8/10/15- Santa Fe- Chair Duets
Me and Holly were put into a group and told to create chair duet of 6 movements (3 each). I had never done chair duets before so this was a learning experience but I managed to keep up. We began to devise these first few moments and we began to see a story developing even this early on of a couple perhaps arguing. We were asked to add more movements and the story that we had already in our heads influenced our other movements. We interacted a lot with each other and many of my moves involved me getting up from my chair and interacting with Holly sitting down, I thought that this would look interesting as it used different levels and it seemed to work well. The music being played in the back ground was Santa Fe and our movements were in time with it. We then pared up with another pair and became a small group and devised additional moves with two sets of chairs facing each other. I suggested we use diagonals to switch chairs with the other pair as i felt it would look more interesting than merely switching chairs with the person in front of us.

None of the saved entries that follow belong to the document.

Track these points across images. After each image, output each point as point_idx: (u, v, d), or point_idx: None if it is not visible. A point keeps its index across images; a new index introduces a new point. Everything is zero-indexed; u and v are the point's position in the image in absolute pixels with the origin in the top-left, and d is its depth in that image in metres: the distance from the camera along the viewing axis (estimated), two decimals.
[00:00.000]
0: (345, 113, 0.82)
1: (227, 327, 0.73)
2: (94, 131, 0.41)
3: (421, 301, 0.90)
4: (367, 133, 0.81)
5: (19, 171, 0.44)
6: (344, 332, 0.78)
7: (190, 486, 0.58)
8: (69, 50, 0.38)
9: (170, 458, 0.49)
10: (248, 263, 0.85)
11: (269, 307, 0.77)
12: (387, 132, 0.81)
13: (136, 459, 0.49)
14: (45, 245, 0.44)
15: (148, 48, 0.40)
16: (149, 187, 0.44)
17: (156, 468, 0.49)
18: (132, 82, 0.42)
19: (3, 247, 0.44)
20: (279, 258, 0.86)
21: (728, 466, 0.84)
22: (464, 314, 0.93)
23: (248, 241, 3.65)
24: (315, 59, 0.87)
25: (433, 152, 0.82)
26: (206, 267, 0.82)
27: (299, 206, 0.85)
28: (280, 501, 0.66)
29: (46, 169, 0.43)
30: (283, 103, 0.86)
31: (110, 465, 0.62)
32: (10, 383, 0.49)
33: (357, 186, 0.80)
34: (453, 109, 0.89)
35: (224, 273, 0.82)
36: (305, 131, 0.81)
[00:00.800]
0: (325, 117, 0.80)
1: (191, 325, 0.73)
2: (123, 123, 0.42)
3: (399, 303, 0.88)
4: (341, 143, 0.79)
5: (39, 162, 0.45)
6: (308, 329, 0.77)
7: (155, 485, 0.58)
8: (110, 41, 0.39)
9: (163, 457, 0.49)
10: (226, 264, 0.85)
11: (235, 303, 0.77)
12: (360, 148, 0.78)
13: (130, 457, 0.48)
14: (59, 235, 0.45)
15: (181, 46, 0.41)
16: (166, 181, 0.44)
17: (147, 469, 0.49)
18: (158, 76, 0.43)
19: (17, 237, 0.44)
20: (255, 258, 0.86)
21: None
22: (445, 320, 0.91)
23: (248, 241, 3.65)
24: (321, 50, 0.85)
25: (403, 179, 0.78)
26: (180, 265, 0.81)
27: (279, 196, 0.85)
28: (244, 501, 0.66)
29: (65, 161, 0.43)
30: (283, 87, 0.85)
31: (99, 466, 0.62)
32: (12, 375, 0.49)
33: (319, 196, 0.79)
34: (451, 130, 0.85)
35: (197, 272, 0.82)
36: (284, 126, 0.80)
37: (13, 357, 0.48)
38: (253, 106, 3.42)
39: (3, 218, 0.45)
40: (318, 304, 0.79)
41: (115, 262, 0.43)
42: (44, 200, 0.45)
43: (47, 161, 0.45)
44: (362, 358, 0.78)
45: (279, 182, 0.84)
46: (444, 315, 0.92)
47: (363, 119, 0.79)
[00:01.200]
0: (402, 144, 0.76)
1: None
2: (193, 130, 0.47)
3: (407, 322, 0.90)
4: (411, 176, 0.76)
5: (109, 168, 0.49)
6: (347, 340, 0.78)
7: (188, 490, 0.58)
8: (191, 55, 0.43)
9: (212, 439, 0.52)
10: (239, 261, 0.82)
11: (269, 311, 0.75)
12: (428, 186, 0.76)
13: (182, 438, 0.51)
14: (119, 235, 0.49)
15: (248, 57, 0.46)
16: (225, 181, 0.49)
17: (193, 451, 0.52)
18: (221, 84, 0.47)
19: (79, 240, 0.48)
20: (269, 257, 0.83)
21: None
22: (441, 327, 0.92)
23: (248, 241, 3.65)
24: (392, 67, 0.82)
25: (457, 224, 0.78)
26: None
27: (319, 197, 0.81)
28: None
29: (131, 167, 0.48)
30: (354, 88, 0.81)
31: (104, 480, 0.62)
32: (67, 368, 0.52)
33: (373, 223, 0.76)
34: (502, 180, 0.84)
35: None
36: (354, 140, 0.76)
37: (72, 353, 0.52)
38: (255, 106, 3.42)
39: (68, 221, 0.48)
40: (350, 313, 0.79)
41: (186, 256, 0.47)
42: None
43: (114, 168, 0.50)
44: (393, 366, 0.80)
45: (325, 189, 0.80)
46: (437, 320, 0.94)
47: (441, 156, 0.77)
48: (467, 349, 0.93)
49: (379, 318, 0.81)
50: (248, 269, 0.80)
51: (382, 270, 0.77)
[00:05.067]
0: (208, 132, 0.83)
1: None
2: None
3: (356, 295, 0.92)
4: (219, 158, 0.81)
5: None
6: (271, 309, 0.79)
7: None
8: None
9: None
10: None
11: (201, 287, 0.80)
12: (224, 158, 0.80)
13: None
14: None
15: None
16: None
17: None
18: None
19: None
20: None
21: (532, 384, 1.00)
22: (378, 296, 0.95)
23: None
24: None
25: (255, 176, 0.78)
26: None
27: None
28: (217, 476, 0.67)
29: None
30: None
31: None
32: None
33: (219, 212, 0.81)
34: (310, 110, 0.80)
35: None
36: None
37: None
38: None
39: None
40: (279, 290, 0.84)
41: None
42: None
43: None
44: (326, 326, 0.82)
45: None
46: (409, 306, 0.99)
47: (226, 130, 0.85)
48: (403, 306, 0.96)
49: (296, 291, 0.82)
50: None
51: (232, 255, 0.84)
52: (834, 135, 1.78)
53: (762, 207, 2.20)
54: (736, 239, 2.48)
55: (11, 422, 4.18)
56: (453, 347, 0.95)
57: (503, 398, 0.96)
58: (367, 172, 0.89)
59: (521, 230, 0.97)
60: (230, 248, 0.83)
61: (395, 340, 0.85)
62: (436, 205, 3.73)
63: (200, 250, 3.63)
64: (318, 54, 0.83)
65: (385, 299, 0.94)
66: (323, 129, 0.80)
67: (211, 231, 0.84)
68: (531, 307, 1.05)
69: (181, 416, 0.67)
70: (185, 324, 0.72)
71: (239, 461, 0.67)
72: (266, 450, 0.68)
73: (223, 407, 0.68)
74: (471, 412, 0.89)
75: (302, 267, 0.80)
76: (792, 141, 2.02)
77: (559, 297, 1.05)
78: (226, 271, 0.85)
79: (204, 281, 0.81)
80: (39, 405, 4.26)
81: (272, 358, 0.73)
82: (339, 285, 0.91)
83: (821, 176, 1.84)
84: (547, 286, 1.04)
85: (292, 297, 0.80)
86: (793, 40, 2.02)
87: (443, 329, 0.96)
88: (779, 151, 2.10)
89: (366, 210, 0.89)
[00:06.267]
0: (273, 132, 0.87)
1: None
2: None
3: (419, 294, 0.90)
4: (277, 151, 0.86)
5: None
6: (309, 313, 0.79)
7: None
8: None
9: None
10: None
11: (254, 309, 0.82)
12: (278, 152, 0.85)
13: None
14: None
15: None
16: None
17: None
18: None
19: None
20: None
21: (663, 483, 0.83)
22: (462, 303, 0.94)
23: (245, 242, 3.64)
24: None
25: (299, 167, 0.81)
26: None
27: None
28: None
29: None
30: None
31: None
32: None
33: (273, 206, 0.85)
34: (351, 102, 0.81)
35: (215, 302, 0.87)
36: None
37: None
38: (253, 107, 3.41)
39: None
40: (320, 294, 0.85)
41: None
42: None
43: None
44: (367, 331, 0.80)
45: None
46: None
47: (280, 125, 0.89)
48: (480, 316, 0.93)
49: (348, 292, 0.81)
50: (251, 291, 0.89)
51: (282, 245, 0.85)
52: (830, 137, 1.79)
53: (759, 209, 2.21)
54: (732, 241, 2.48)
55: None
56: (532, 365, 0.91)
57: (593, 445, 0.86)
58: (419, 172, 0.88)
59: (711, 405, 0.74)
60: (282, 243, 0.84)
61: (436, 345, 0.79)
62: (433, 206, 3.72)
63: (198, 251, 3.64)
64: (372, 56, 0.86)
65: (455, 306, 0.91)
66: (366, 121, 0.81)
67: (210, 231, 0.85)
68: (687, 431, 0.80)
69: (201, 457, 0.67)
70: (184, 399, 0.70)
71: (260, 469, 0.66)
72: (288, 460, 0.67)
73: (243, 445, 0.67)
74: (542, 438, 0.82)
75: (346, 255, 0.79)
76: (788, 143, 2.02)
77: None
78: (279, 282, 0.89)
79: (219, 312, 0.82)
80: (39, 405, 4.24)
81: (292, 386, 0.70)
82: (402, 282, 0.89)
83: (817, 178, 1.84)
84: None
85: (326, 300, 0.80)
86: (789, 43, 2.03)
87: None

After we had finished polishing our whole chair duet/ performance the whole class were brought back together and we used the chairs to make two lines of chairs opposite each other, to represent a train carriage and we used our chair duets during the song. We played around with different ideas like acting normally (as if on a train) and then when the second chorus came in we would all do our movements but this looked a little messy and cramped. It also was very sudden as we all began our duets after acting naturalistic. I suggested we start quite naturalistic and slowly throughout the song our 'normal train movements' would become more dance and physical theatre centric until we finally performed our duets. We tried my idea and while it did fix the problem of suddenness it still felt cramped when everyone was doing their movements at the end. In the end we settled on the idea of different groups doing their movements one at a time throughout the second half of the song, which seemed to work best of all the ideas we had.